Beautiful Thing debut brings tale of British gay teens to Shanghai
One of the most acclaimed plays about teenage gay experience is to open in the Chinese city of Shanghai later this month.
Beautiful Thing, a 1993 play by Johnathan Harvey about two working class London teenage boys coming to terms with their sexual attraction to eachother, was a stage and screen hit in the UK and across the world.
Website Shanghaiist describes it as an “unlikely coming-of-age story” and refers to it as the city’s first gay play.
“Sensitive Jamie (Joakim Eriksson) would rather watch rainbows and musicals than be at school and is infatuated with his athletic classmate and neighbour Ste (Derek Kwan) who has to deal with a drug-dealing brother and abusive, alcoholic father at home,” said Shanghaiist.
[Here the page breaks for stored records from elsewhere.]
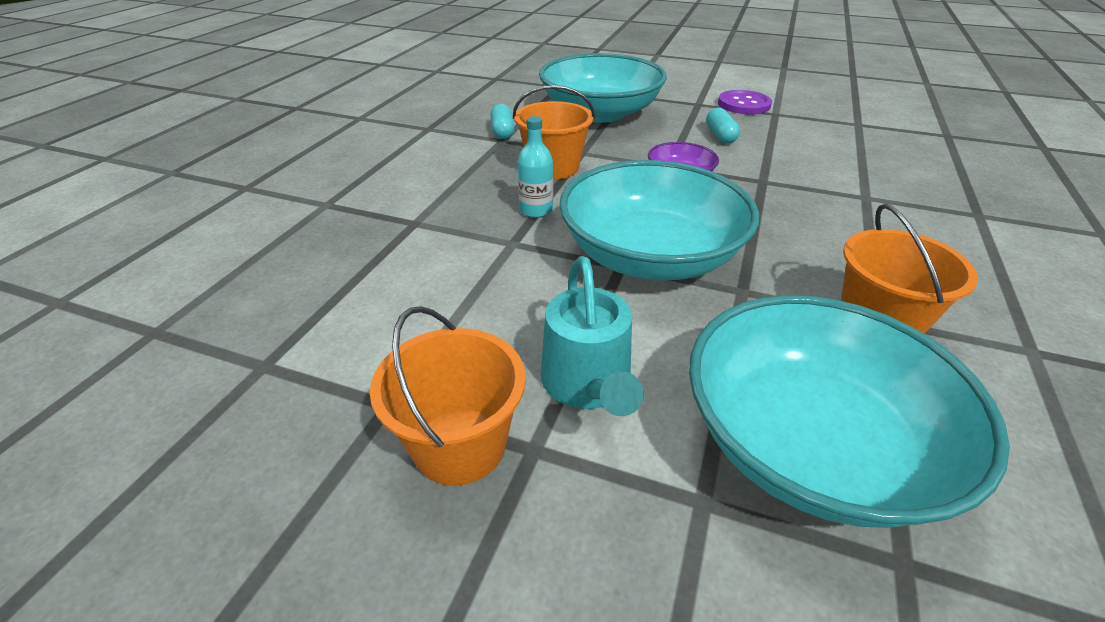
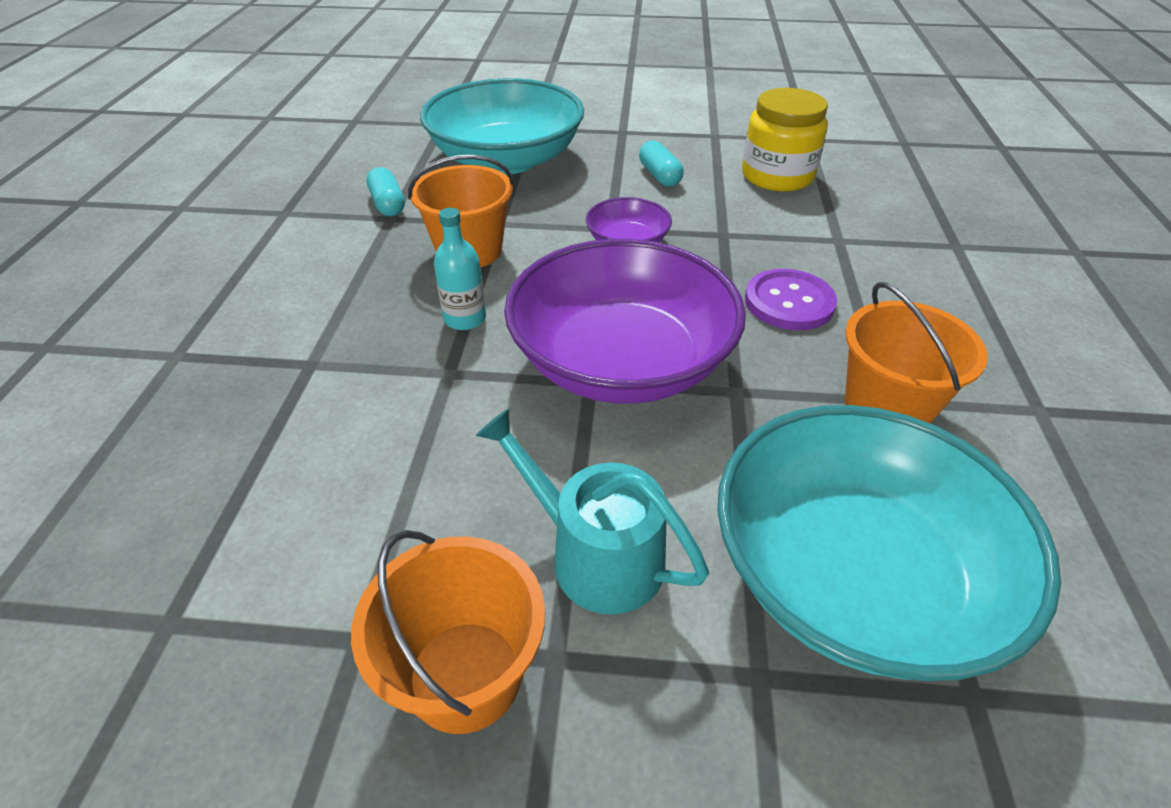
camera: 15 degrees left, 5 degrees up
turquoise watering can [541,256,644,416] -> turquoise watering can turned 150 degrees clockwise [476,408,709,615]
turquoise bowl [559,160,759,280] -> purple bowl [504,239,746,404]
purple button [718,90,772,114] -> purple button moved to [745,269,837,330]
none -> yellow jar [742,88,828,192]

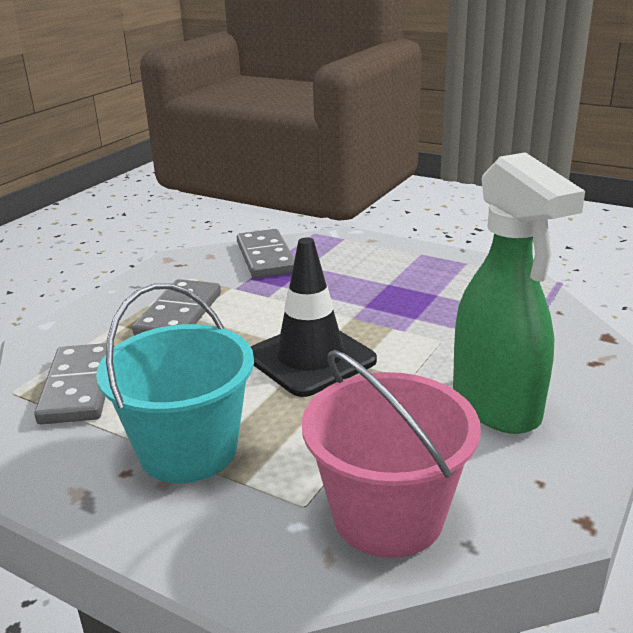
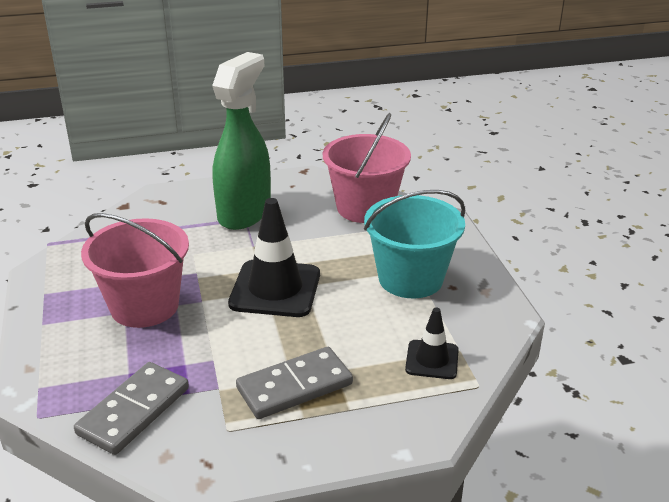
camera: 135 degrees left, 5 degrees up
grey domino [34,343,115,424] -> black traffic cone [405,307,459,379]
none -> pink bucket [81,213,189,328]

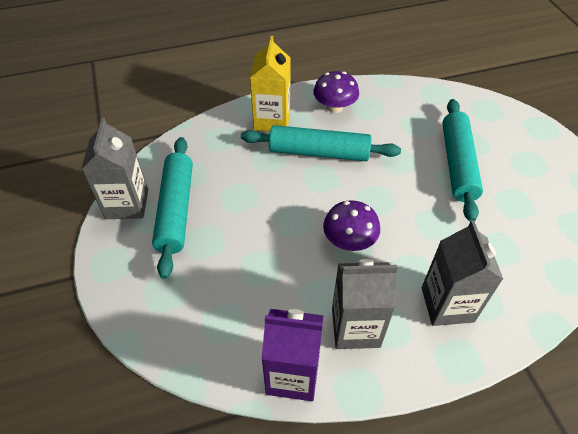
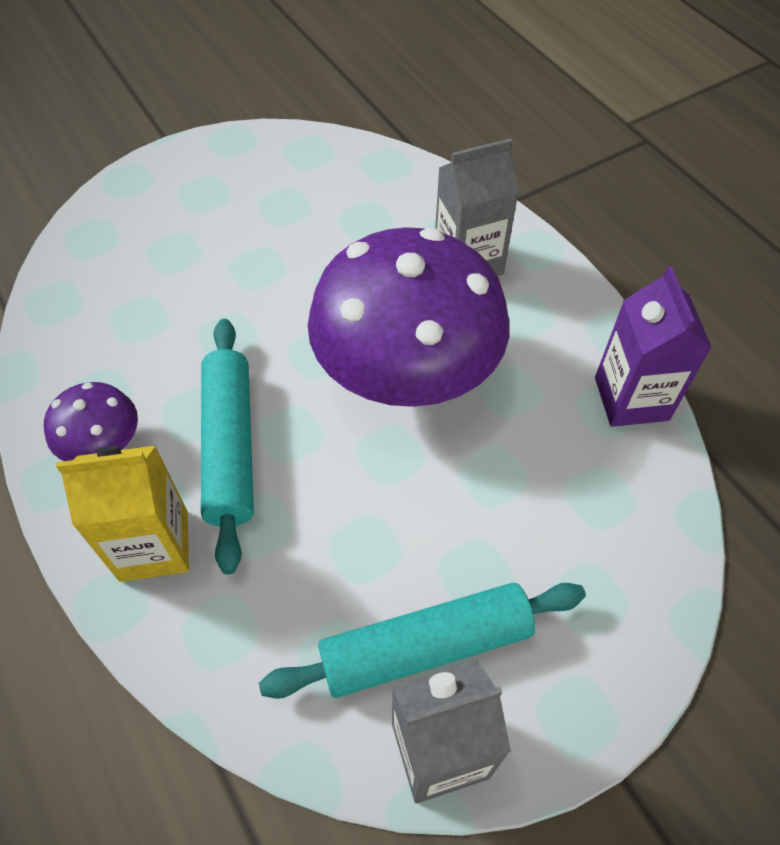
camera: 105 degrees left, 5 degrees up
purple mushroom [323,200,380,251] -> purple mushroom [308,227,509,407], size x2.24
grey carton [332,259,398,349] -> none
turquoise rolling pin [442,99,483,222] -> none

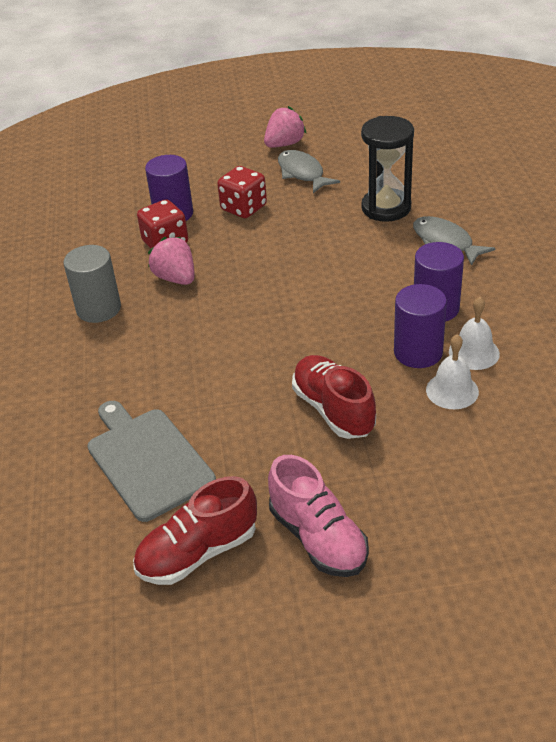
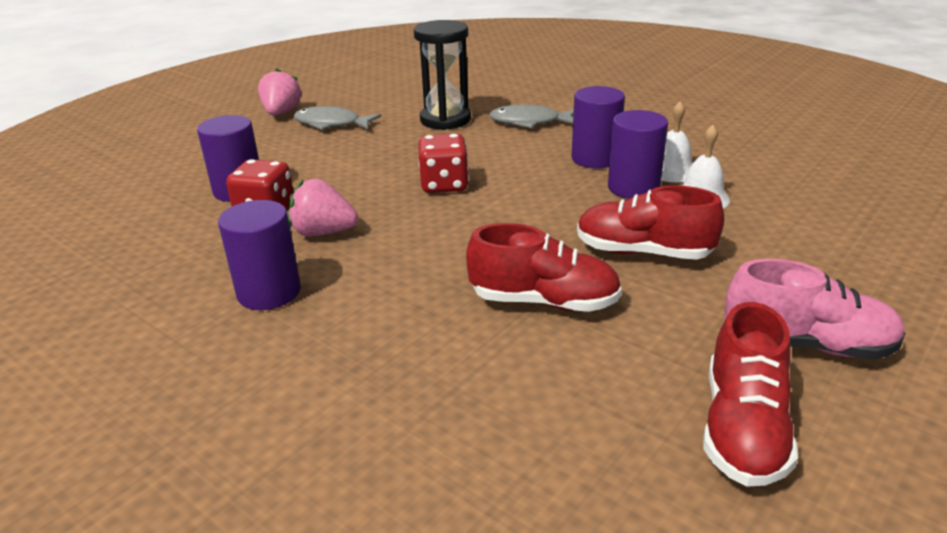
camera: 45 degrees left, 10 degrees down
grey cylinder [64,245,121,323] -> purple cylinder [218,200,301,310]
grey cutting board [87,401,216,522] -> none
red dice [217,166,267,218] -> red dice moved to [418,134,469,193]
none -> red shoe [466,223,622,312]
“Their sassy neighbour Leah (Sophie Lloyd — formerly fashion editor of SH Mag) has been kicked out of every school in the area, has a drug problem and can’t stop listening to her mom’s Cass Elliott records.
“Meanwhile, Jamie’s feisty mother Sandra (Christy Shapiro) juggles her job as a barmaid and her ever-changing string of lovers, the latest of whom is Tony (JP Lopez) who is younger than her and a neo-hippie.”
The play will run for two nights and all proceeds will be donated to an HIV charity that works with men who have sex with men (MSM).
There has been a sharp rise in the number of reported HIV infections among MSM in China’s major cities.
This year China’s Ministry of Health implemented its first ever national programme to curb the spread of HIV/AIDS among gay men.
The programme marks a subtle new phase in the one-party-state’s attitudes towards homosexuality since sodomy was decriminalised in 1997: No approval, no disapproval and no promotion.
Gay sex accounted for just 0.4 percent of new infections in 2005, but that figure had risen to 3.3 percent by 2007.
The latest figures, released in November, estimated that 4.9% of gay men are HIV+.
Of the estimated 700,000 Chinese people living with HIV or AIDS, 11% contracted the virus through gay sex, according to Ministry of Health figures.
There are no laws against gay sex or lifestyles.
Neither are there any laws protecting Chinese gays from discrimination. Homosexuality was listed as a mental disorder in China until 2001.